▶ [Excerpted text]

That line reminded me of a thought I’ve toyed around with a few times: does how freely you’ll share your password to a particular service have some type of signal about the service’s moat or TAM?
Let’s exclude super personal things; no one is sharing the password to their bank account or email. It just doesn’t make sense; if I gave you the password to my bank account, you couldn’t get value from it through any legal means (you could get value from stealing all of my money!).
So I’ve been thinking of it more along the lines of consumer subscriptions. What consumer subscriptions are you willing to share with other people? People share their Netflix passwords like candy; I’m on my best friend’s account, and in return he has access to my HBO account.
But I don’t share my amazon password with anyone. And they could get some theoretical value from it (watching prime, or maybe the two of us sharing free shipping?). I don’t share my amazon password in part because I don’t want other people having access to my order history (I buy an embarrassing amount of fiction books and candy) or the ability to order stuff for themselves, and in part because i assume most people already have their own Amazon account.
What about Spotify? Maybe I’m living in a bubble, but I don’t know many people who share Spotify log ins. You can create your own account and join someone else’s family plan, but I feel like that’s not super common (perhaps because Spotify takes steps to stop it, or perhaps because I just haven’t asked enough people).
Peloton? Yes, most people have a Peloton account because they have a bike, and I don’t believe you could password share to multiple bikes…. but there’s a burgeoning “digital only” Peloton subscription (people who don’t have bikes or treads but sign up just for the app). Again, maybe I just haven’t asked enough people, but I’m not aware of a ton of digital only subs who are sharing passwords.
YouTube? I pay for YouTube premium to skip the ads, and I don’t share that with anyone. Maybe it’s because I’m lazy… but maybe there’s something a little personal about your YouTube algo? I’m not sure; I know I wouldn’t care if someone saw my Netflix history and saw some embarrassing shows on there, but I probably wouldn’t love it if someone loaded up my YouTube algo and saw my recommendations (there are a lot of Glee highlights in there). Also, the YouTube algo is good; I wouldn’t love it if someone watched like 15 videos on there and messed with my recommendations. (side note: have you ever seen YouTube for someone else’s account? Saying it’s like opening a completely different website is an understatement; it’s like getting portalled to an alternative earth and viewing their YouTube.)

▶ [Given material]
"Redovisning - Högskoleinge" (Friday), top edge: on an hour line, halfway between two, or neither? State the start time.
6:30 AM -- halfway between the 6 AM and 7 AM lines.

▶ [Tasks to perform]
1. Revise the stretch of the password-sharing post from "What about Spotify?" through "are sharing passwords.", replacing "family plan" with "household plan".
2. Pick up the password-sharing post after its final sentence and carry it forward.
This material comes from a separate source.

▶ [Task-by-task answers]
1.
What about Spotify? Maybe I’m living in a bubble, but I don’t know many people who share Spotify log ins. You can create your own account and join someone else’s household plan, but I feel like that’s not super common (perhaps because Spotify takes steps to stop it, or perhaps because I just haven’t asked enough people).
Peloton? Yes, most people have a Peloton account because they have a bike, and I don’t believe you could password share to multiple bikes…. but there’s a burgeoning “digital only” Peloton subscription (people who don’t have bikes or treads but sign up just for the app). Again, maybe I just haven’t asked enough people, but I’m not aware of a ton of digital only subs who are sharing passwords.

2.
Anyway, I’m not sure where I’m going with all of this, but it’s something I’m going to keep thinking about. I wouldn’t be surprised if there’s a trick to spotting early moats / growth stories in consumer subscription services based on how likely people are to share passwords.
Last summer, all anyone wanted to talk about was TAM and NPS scores. Now that everyone’s favorite growth compounders have fallen by 50%+ in the past six months, no one seems to care much about growth stocks and high NPS scores or anything.
But everything has its day in the sun, and I suspect that some of the growth compounders that have been demolished over the past six months have gone from quite overvalued to wildly undervalued, and that finding growth companies early will continue to generate strong returns going forward. So I’m going to keep thinking about ways to find spot early compounders, and password sharing could be one of them.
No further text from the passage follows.